▸ Human pose keypoint data:

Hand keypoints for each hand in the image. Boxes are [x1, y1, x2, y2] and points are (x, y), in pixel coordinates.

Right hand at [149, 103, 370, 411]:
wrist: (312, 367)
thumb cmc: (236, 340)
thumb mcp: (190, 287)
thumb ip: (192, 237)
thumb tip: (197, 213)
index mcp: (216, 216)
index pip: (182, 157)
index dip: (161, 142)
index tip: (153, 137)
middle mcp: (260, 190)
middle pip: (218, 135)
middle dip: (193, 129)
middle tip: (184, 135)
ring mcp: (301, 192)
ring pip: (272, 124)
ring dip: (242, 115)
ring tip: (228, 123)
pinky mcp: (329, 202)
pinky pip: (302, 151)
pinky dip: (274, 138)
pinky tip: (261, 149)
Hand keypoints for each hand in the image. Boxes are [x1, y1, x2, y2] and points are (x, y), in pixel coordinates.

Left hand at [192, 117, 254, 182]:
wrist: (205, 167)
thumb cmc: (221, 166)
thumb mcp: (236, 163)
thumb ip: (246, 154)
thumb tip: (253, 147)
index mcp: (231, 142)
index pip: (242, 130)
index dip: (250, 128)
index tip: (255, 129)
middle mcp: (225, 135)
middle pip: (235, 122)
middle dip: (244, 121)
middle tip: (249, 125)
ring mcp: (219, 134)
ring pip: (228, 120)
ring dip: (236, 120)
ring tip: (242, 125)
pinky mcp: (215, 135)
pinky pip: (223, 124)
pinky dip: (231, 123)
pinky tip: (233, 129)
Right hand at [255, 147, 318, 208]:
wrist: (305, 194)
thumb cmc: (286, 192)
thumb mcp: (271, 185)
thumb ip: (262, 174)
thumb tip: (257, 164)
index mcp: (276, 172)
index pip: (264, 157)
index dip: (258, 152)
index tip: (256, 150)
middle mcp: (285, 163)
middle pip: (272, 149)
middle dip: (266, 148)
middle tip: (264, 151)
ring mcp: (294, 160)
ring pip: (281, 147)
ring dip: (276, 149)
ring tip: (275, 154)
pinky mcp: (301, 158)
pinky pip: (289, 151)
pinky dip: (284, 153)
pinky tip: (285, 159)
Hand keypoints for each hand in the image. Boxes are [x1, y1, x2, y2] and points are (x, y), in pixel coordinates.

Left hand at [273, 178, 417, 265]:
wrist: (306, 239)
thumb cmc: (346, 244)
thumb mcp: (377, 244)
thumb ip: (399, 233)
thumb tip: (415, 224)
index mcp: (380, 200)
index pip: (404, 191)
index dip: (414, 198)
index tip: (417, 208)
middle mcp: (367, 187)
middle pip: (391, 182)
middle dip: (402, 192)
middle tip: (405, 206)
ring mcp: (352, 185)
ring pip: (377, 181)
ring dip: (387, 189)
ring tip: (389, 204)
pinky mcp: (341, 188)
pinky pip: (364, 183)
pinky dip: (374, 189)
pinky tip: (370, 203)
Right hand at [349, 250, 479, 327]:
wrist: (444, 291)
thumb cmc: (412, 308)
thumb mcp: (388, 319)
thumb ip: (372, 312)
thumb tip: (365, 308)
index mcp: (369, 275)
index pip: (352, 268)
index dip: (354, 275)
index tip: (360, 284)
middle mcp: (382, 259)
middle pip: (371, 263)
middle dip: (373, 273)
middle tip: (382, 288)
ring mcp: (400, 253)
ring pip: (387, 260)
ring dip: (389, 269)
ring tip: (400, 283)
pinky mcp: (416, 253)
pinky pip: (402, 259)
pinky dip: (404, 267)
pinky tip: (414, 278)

▸ What you have to do:
Your task is to gather all lines from the entries above that hold the word "Right".

▸ Task solution:
Right hand at [149, 103, 370, 411]:
Right hand at [255, 147, 318, 208]:
Right hand at [349, 250, 479, 327]:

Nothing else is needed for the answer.